In Freetown, Sierra Leone, technician Dennis Koroma navigates the bustling streets filled with busy vendors and honking cars to map the city’s water pipes. He can walk along many of the pipes, as they are exposed and easy to see. The buried pipes are harder to locate, but he relies on his global positioning system-enabled tablet containing maps from 1979 -- the last time the city’s water system was officially mapped -- and local knowledge to guide him.
The Guma dam, which sits in a protected area overlooking the city, is Freetown’s single water supply source. However, the reservoir does not hold enough water to supply the rapidly growing population of Freetown. Reports indicate that the 176 miles of pipes that make up the Guma Valley Water Company (GVWC) transmission and distribution system were originally designed to serve half a million people, but Freetown’s population is closer to three times that. Interruptions in water service delivery are common.
“In Sierra Leone, people are so strained for water. Pipes are very important because they sustain our water,” Dennis told me.
As part of the $44.4 million Sierra Leone Threshold Program, the Millennium Challenge Corporation (MCC) is supporting the Government of Sierra Leone’s efforts to more effectively deliver water and electricity services to its people and limit opportunities for corruption as the country continues its recovery from the Ebola epidemic. A key component of the water project is the mapping that Dennis and other technicians are performing to confirm the position of water mains and identify the extent of the piped supply areas, including informal connections. With this information, GVWC will create a digital map of the city’s water distribution system and have better information to assess the water system’s performance and more efficiently address service delivery problems.

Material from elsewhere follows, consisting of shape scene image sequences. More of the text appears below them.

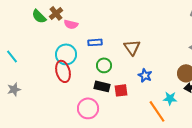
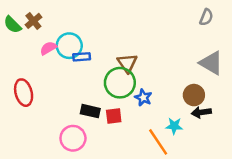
pink semicircle: (71, 24) -> (48, 48), moved, turned 136
cyan circle: (66, 54) -> (69, 46), moved
green circle: (104, 65) -> (120, 83), moved, size x1.6
red ellipse: (63, 71) -> (24, 93), moved

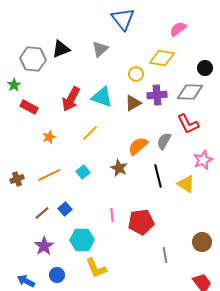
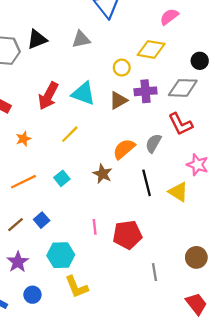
gray triangle: (100, 49) -> (81, 39), turned 30
pink star: (203, 160) -> (197, 165), turned -30

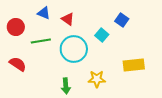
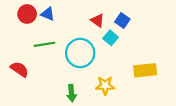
red triangle: (68, 19) -> (98, 20), moved
blue square: (122, 20) -> (122, 20), moved
red circle: (16, 27) -> (27, 14), moved

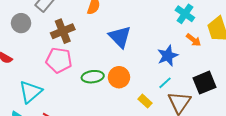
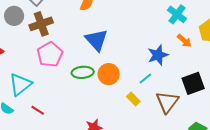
brown cross: (63, 31) -> (41, 24), moved
blue triangle: (120, 37) -> (96, 40), moved
pink pentagon: (59, 60) -> (50, 54), turned 30
cyan line: (165, 83) -> (145, 78), moved

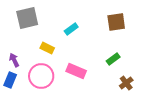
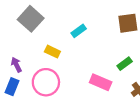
gray square: (27, 18) -> (31, 19), turned -35
pink rectangle: (76, 71) -> (101, 82), moved

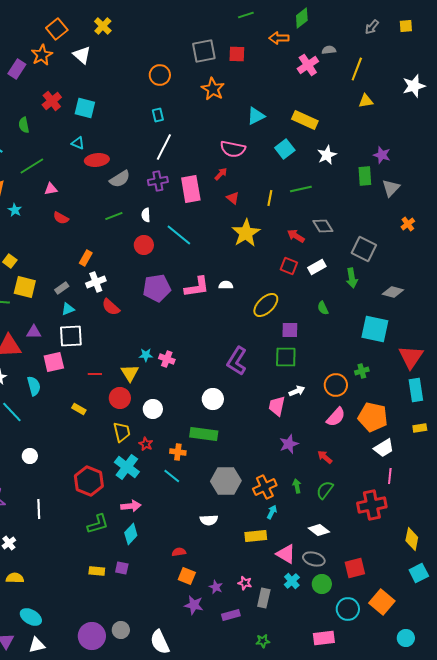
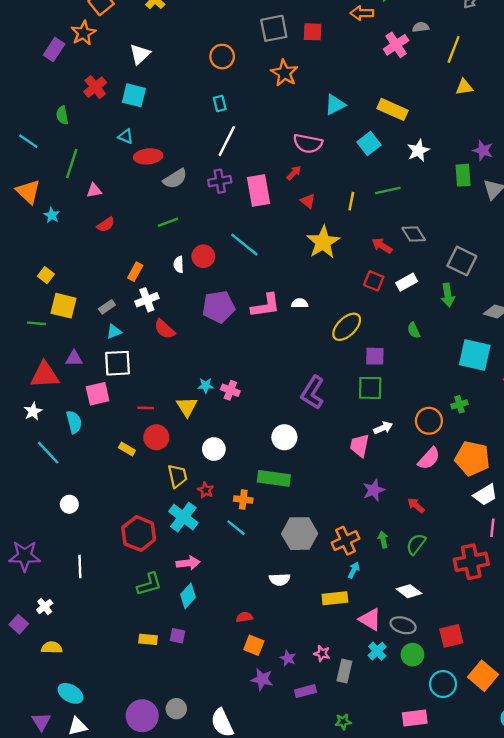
white triangle: (82, 55) -> (140, 54), moved, turned 36
green line: (32, 166) -> (72, 163), turned -40
white semicircle: (146, 215) -> (179, 265), moved
red semicircle: (61, 218) -> (106, 225), turned -63
red circle: (120, 398) -> (156, 437), moved

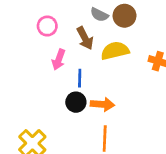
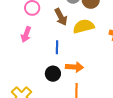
pink arrow: (59, 60) -> (26, 34), moved
black circle: (76, 102) -> (53, 74), moved

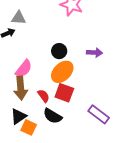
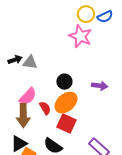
gray triangle: (19, 18) -> (30, 62), moved
red semicircle: (44, 96) -> (45, 108), moved

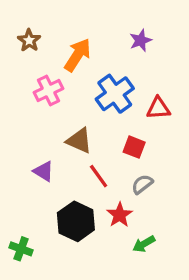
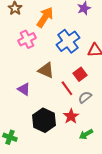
red square: (134, 147) -> (80, 74), turned 32
red line: (99, 176) -> (67, 88), moved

Water and sanitation-borne diseases are a major concern for Freetown’s residents. In areas with poor sanitation, viruses easily spread from feces into the water supply, or, by touch, into food. Insufficient water pressure leads to poor water quality, which can make people sick. E. coli and other pathogens can enter the water supply system through breaks in the pipes, contributing to the spread of cholera and other illnesses. This is especially dangerous for children, elderly and other vulnerable groups. According to the United Nations Children’s Fund, Sierra Leone has the world’s fourth-highest mortality rate for children under five. The Government of Sierra Leone is working to change this, and on our journey, we came across health workers providing free polio vaccinations to children as part of a nationwide immunization campaign.

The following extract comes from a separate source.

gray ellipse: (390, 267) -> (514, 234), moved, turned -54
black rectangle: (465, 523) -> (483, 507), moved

In Freetown, GVWC supplies water to around 60 percent of the population, with many people, including GVWC customers, relying on other suppliers for their needs. One key player is the packaged water industry which produces sachet and bottled water, but some of these suppliers are not licensed.
The GVWC, which is nearly completely owned by the Government of Sierra Leone, faces a number of challenges. It suffers from financial losses as well as technical losses due to poor management and poorly maintained pipes and other infrastructure. Tariffs are highly subsidized, with residential customers paying a flat fee. As Dennis and I make our way through Freetown’s neighborhoods, a constant sight is the proliferation of blue rubber spaghetti pipes, the informal connections extending from main lines to individual homes, which mean major revenue losses for GVWC. More revenue needs to be collected to fund the utility’s current operations and to focus on investing in the much-needed improvement and expansion of the water network. Mapping will help GVWC gather improved information of the assets under its management to assess conditions, improve planning and make better decisions on investments in the system.

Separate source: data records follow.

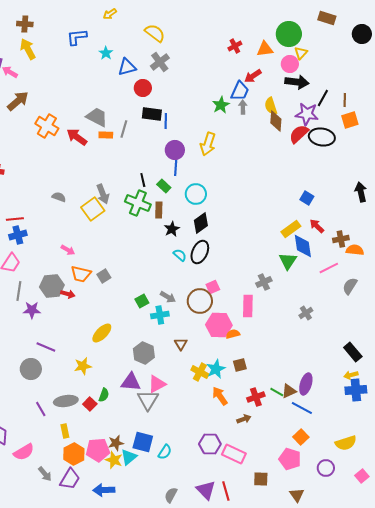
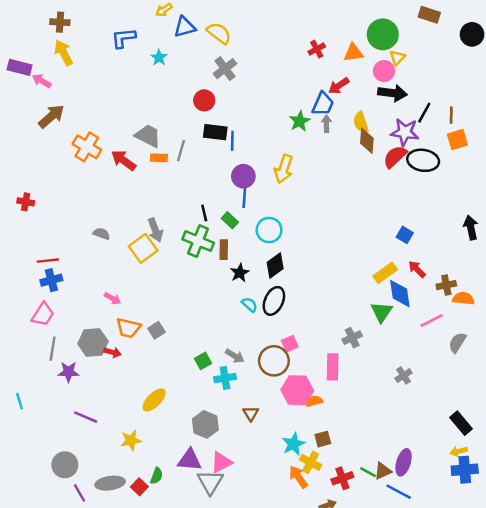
blue triangle: (127, 67) -> (185, 27), moved
gray circle: (31, 369) -> (65, 465), moved
yellow cross: (200, 372) -> (311, 462), moved

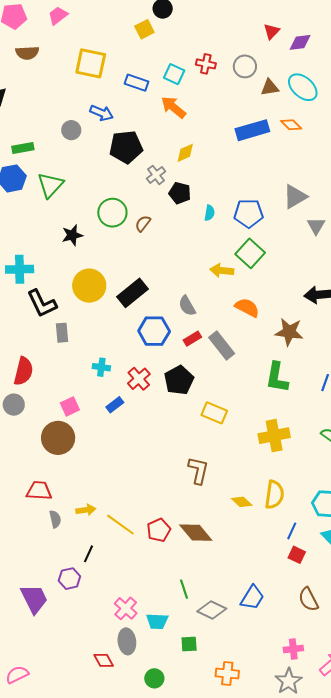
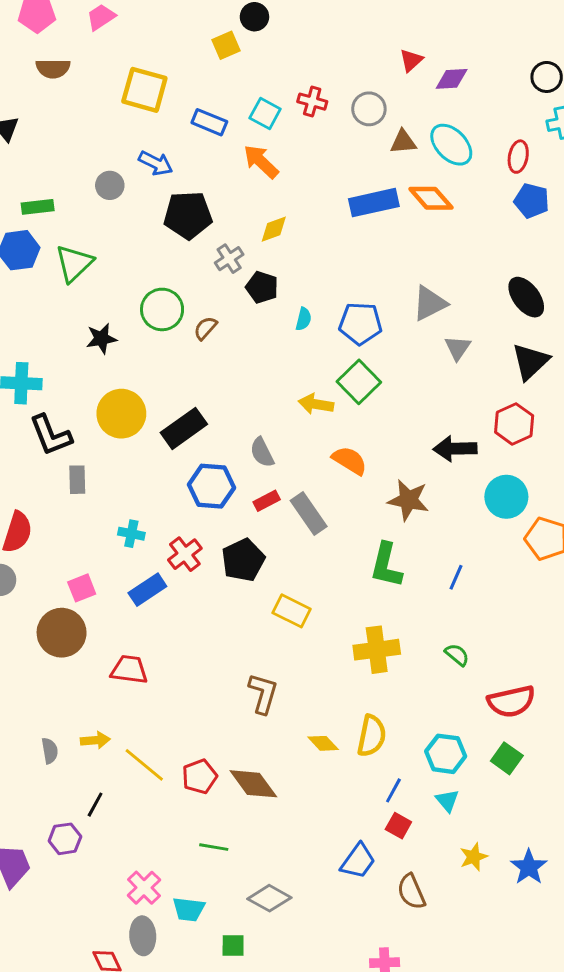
orange diamond: (291, 125) -> (431, 198), size x1.4
blue rectangle: (115, 405) -> (147, 590), size x1.4
red trapezoid: (39, 491) -> (129, 670), moved
green line: (184, 589) -> (214, 847), moved, turned -66
blue trapezoid: (252, 598) -> (358, 861), moved

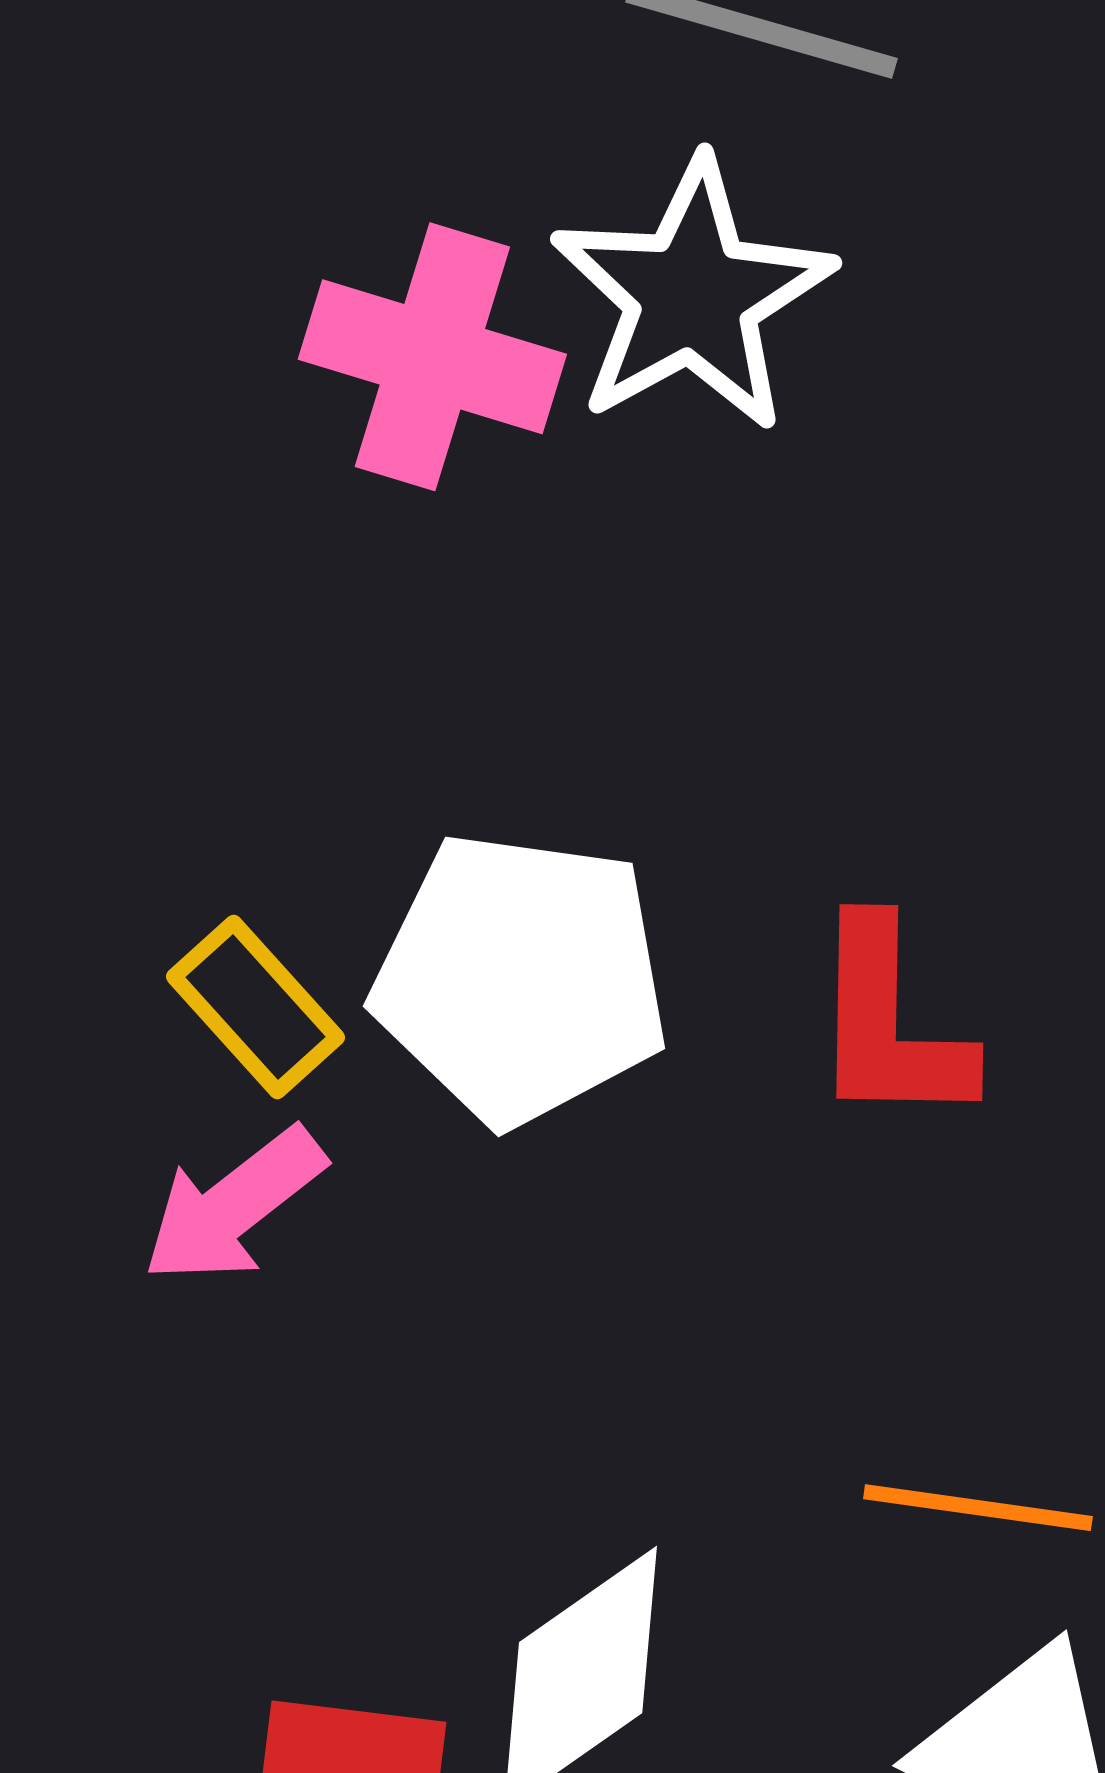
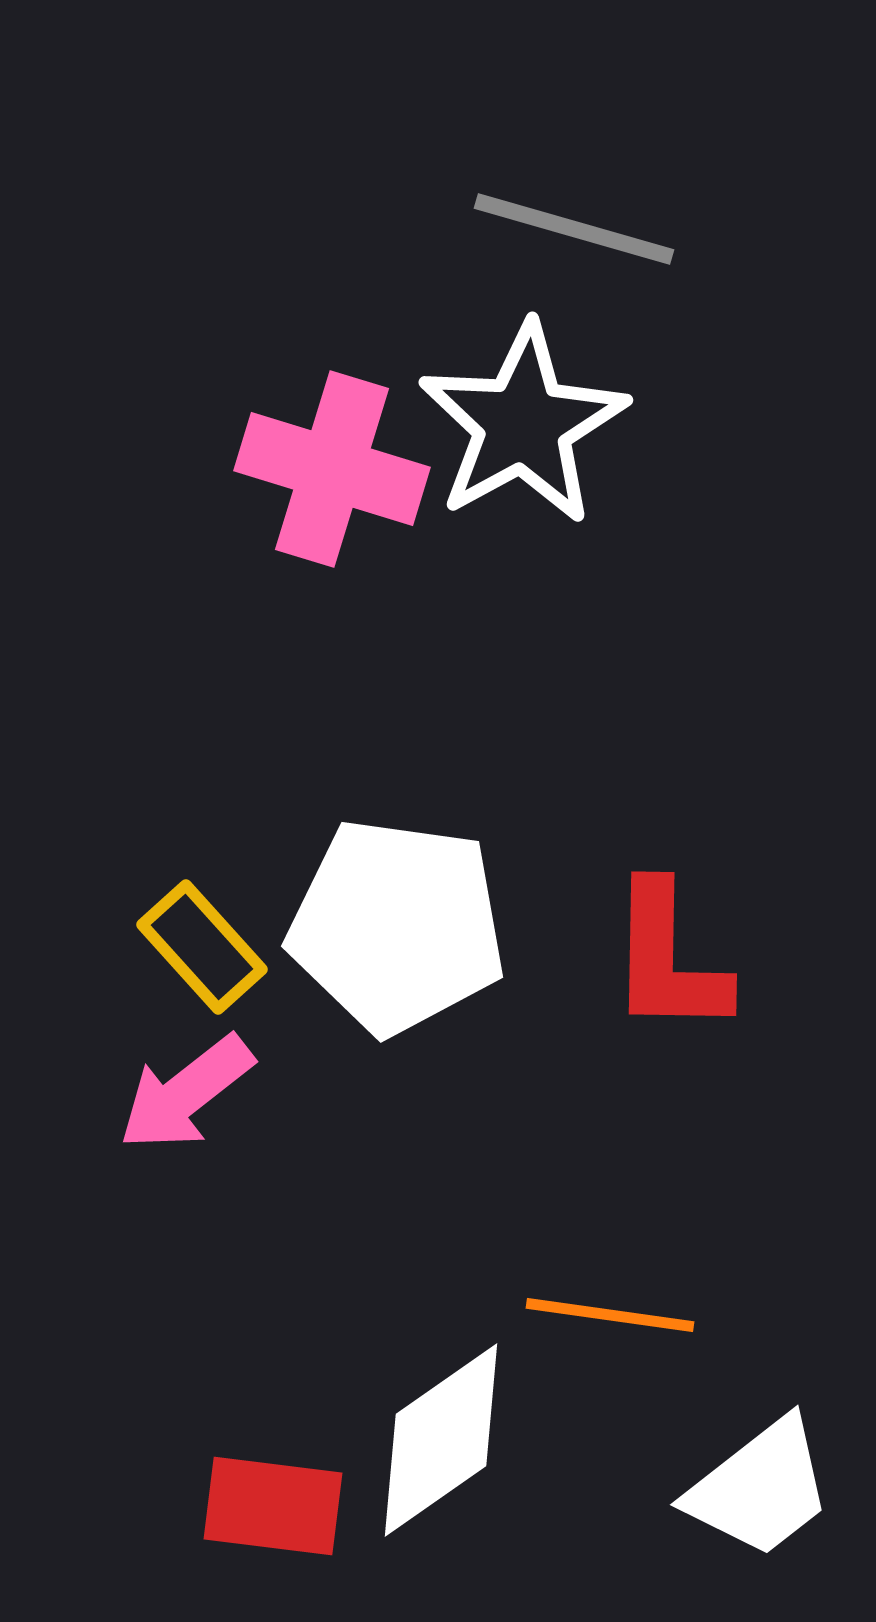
orange line: (978, 1508) -> (610, 1315), moved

MCC’s investments in Sierra Leone’s water sector are working to reach vulnerable groups such as women, including through stakeholder engagement for planning, designing and implementing effective and safe water service delivery at public water standpipes. The people of Freetown will also benefit from education campaigns focused on reducing informal connections and promoting payment of water bills to strengthen GVWC’s financial footing.
The Sierra Leone Threshold Program is providing technical assistance to the Government of Sierra Leone as it works to establish an independent regulator, improve tariff setting processes and transparency, and build capacity for managing the water system to help ensure sustainability of the system. A public-private partnership pilot for the operation and management of public water standpipes will also provide the Government of Sierra Leone with new financing models to sustain threshold program improvements.
As we made our way through the last of the narrow passages between homes on Dennis’s route, I thought about the many people like Dennis who are contributing their skills, knowledge and drive to improve water quality and access for the people of Freetown. As Dennis told me, “This work makes me feel good and gives me new ideas about our country’s water system.”